In his eight years at the department, Katsas represented the government in every federal circuit and the U.S. Supreme Court. He seemed to specialize in the controversial, arguing in cases concerning the detention of enemy combatants at Guantanamo Bay, the use of national security letters in counterterrorism investigations, the applicability of the state secrets privilege, the closure of immigration hearings for suspected terrorists, and the constitutionality of federal statutes on topics ranging from the Pledge of Allegiance to partial-birth abortion.
Between 2001 and 2008, Katsas held numerous front office jobs at DOJ, including Deputy Assistant Attorney General, Principal Deputy Associate Attorney General and Acting Associate Attorney General. He was confirmed as Assistant Attorney General of the Civil Division in June 2008 — shortly after the Supreme Court issued its landmark opinion in Boumediene v. Bush, which granted Guantanamo Bay detainees the right to challenge their confinement in federal court. (Katsas argued the case before the U.S. Court of Appeals for the D.C. Circuit, a high point of his career, he said.)
The Court’s decision came down on June 12, the day Katsas returned from his honeymoon. At the time, he was leading the Civil Division in an acting capacity. Katsas was consumed with marshaling resources and assembling records to meet court deadlines in more than 200 habeas cases in the U.S. District Court for the District of Columbia. He and his team recruited dozens of lawyers from the Civil Division and various other corners of the Justice Department for the effort.
“In my eight years at DOJ, I don’t know of any other AAG who had to ask for a detail like that,” Katsas said in a telephone interview. “We had wonderful support from Attorney General Mukasey and Deputy Attorney General Filip, and we put together a great team very quickly.”
As of early September, federal district judges had ordered the release of 29 detainees and sided with the department seven times. About 50 government lawyers are defending the detentions in court.

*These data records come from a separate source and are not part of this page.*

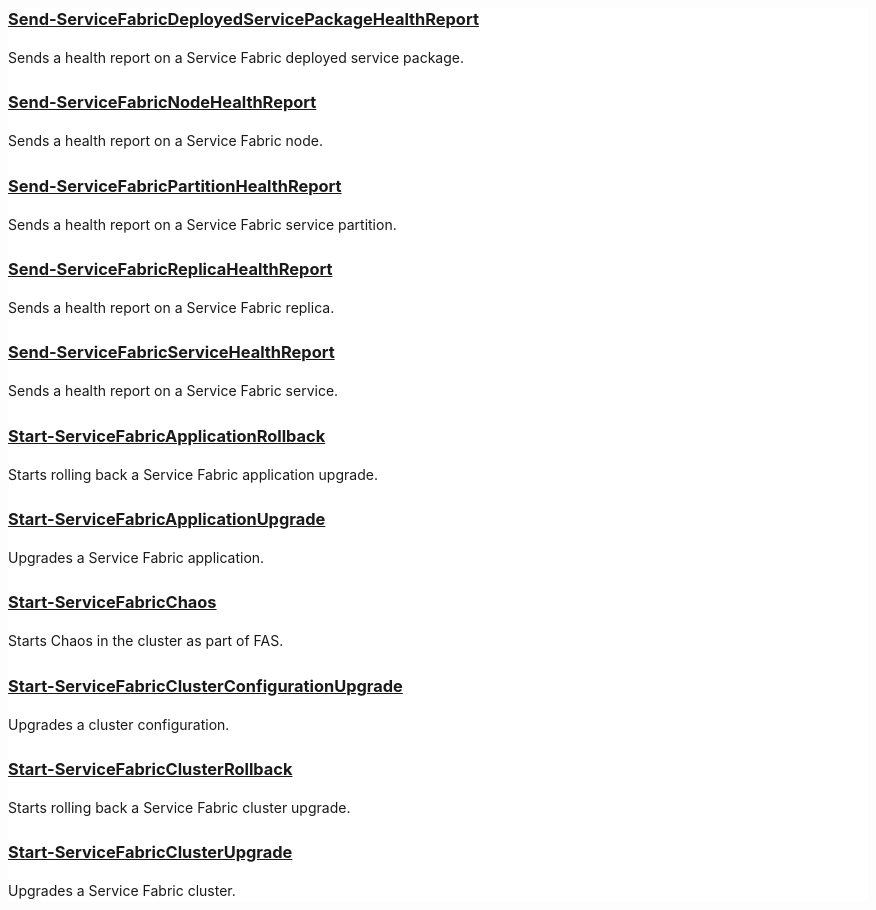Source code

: 
### [Send-ServiceFabricDeployedServicePackageHealthReport](./Send-ServiceFabricDeployedServicePackageHealthReport.md)
Sends a health report on a Service Fabric deployed service package.


### [Send-ServiceFabricNodeHealthReport](./Send-ServiceFabricNodeHealthReport.md)
Sends a health report on a Service Fabric node.


### [Send-ServiceFabricPartitionHealthReport](./Send-ServiceFabricPartitionHealthReport.md)
Sends a health report on a Service Fabric service partition.


### [Send-ServiceFabricReplicaHealthReport](./Send-ServiceFabricReplicaHealthReport.md)
Sends a health report on a Service Fabric replica.


### [Send-ServiceFabricServiceHealthReport](./Send-ServiceFabricServiceHealthReport.md)
Sends a health report on a Service Fabric service.


### [Start-ServiceFabricApplicationRollback](./Start-ServiceFabricApplicationRollback.md)
Starts rolling back a Service Fabric application upgrade.


### [Start-ServiceFabricApplicationUpgrade](./Start-ServiceFabricApplicationUpgrade.md)
Upgrades a Service Fabric application.


### [Start-ServiceFabricChaos](./Start-ServiceFabricChaos.md)
Starts Chaos in the cluster as part of FAS.


### [Start-ServiceFabricClusterConfigurationUpgrade](./Start-ServiceFabricClusterConfigurationUpgrade.md)
Upgrades a cluster configuration.


### [Start-ServiceFabricClusterRollback](./Start-ServiceFabricClusterRollback.md)
Starts rolling back a Service Fabric cluster upgrade.


### [Start-ServiceFabricClusterUpgrade](./Start-ServiceFabricClusterUpgrade.md)
Upgrades a Service Fabric cluster.
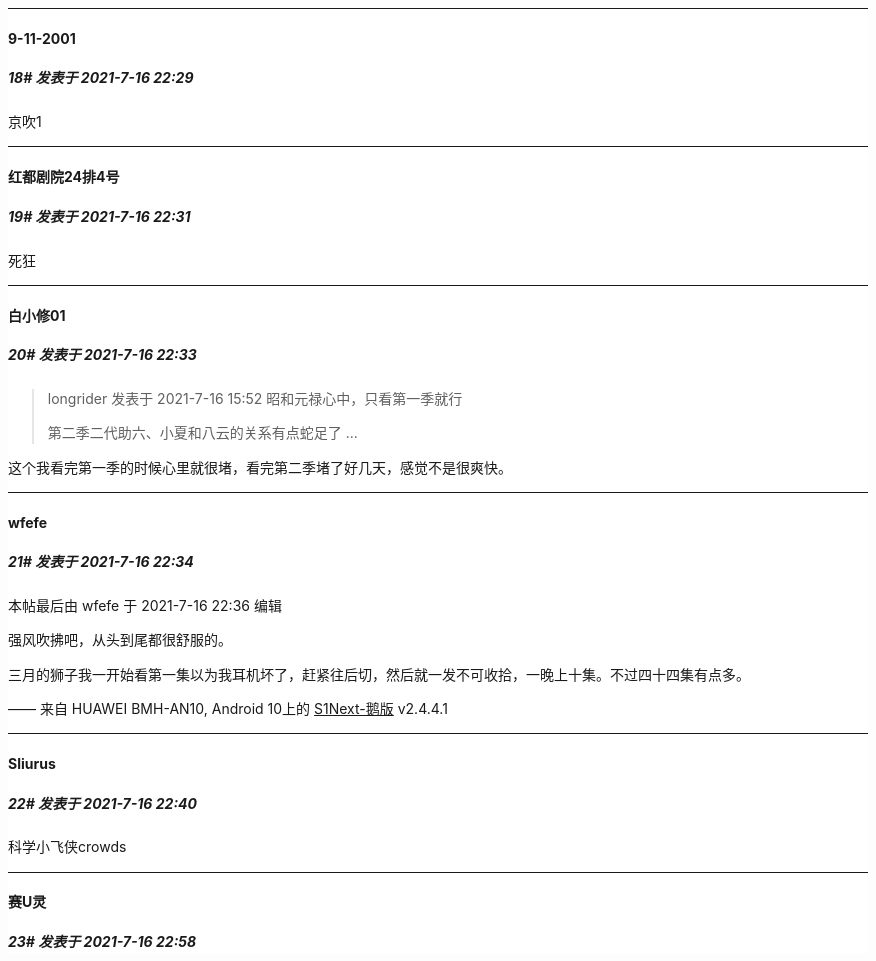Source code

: 
*****

####  9-11-2001  
##### 18#       发表于 2021-7-16 22:29


京吹1


*****

####  红都剧院24排4号  
##### 19#       发表于 2021-7-16 22:31


死狂


*****

####  白小修01  
##### 20#       发表于 2021-7-16 22:33


<blockquote>longrider 发表于 2021-7-16 15:52
昭和元禄心中，只看第一季就行


第二季二代助六、小夏和八云的关系有点蛇足了 ...</blockquote>
这个我看完第一季的时候心里就很堵，看完第二季堵了好几天，感觉不是很爽快。


*****

####  wfefe  
##### 21#       发表于 2021-7-16 22:34


 本帖最后由 wfefe 于 2021-7-16 22:36 编辑 

强风吹拂吧，从头到尾都很舒服的。

三月的狮子我一开始看第一集以为我耳机坏了，赶紧往后切，然后就一发不可收拾，一晚上十集。不过四十四集有点多。

—— 来自 HUAWEI BMH-AN10, Android 10上的 [S1Next-鹅版](https://github.com/ykrank/S1-Next/releases) v2.4.4.1


*****

####  Sliurus  
##### 22#       发表于 2021-7-16 22:40


科学小飞侠crowds


*****

####  赛U灵  
##### 23#       发表于 2021-7-16 22:58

Before joining the department, Katsas (Princeton, Harvard Law) was an issues and appeals partner at the firm, specialing in complex appellate and trial-court litigation. He was a law clerk to Judge Edward Becker of the U.S. Court of Appeals for the Third Circuit and to Justice Clarence Thomas.
“We are very pleased to have Greg back,” Mary Ellen Powers, partner-in-charge of Jones Day’s Washington office, said in a statement. “He was already a great lawyer, but the experience of running DOJ’s Civil Division obviously adds an extra dimension to his ability to help the firm’s clients in a wide variety of matters.”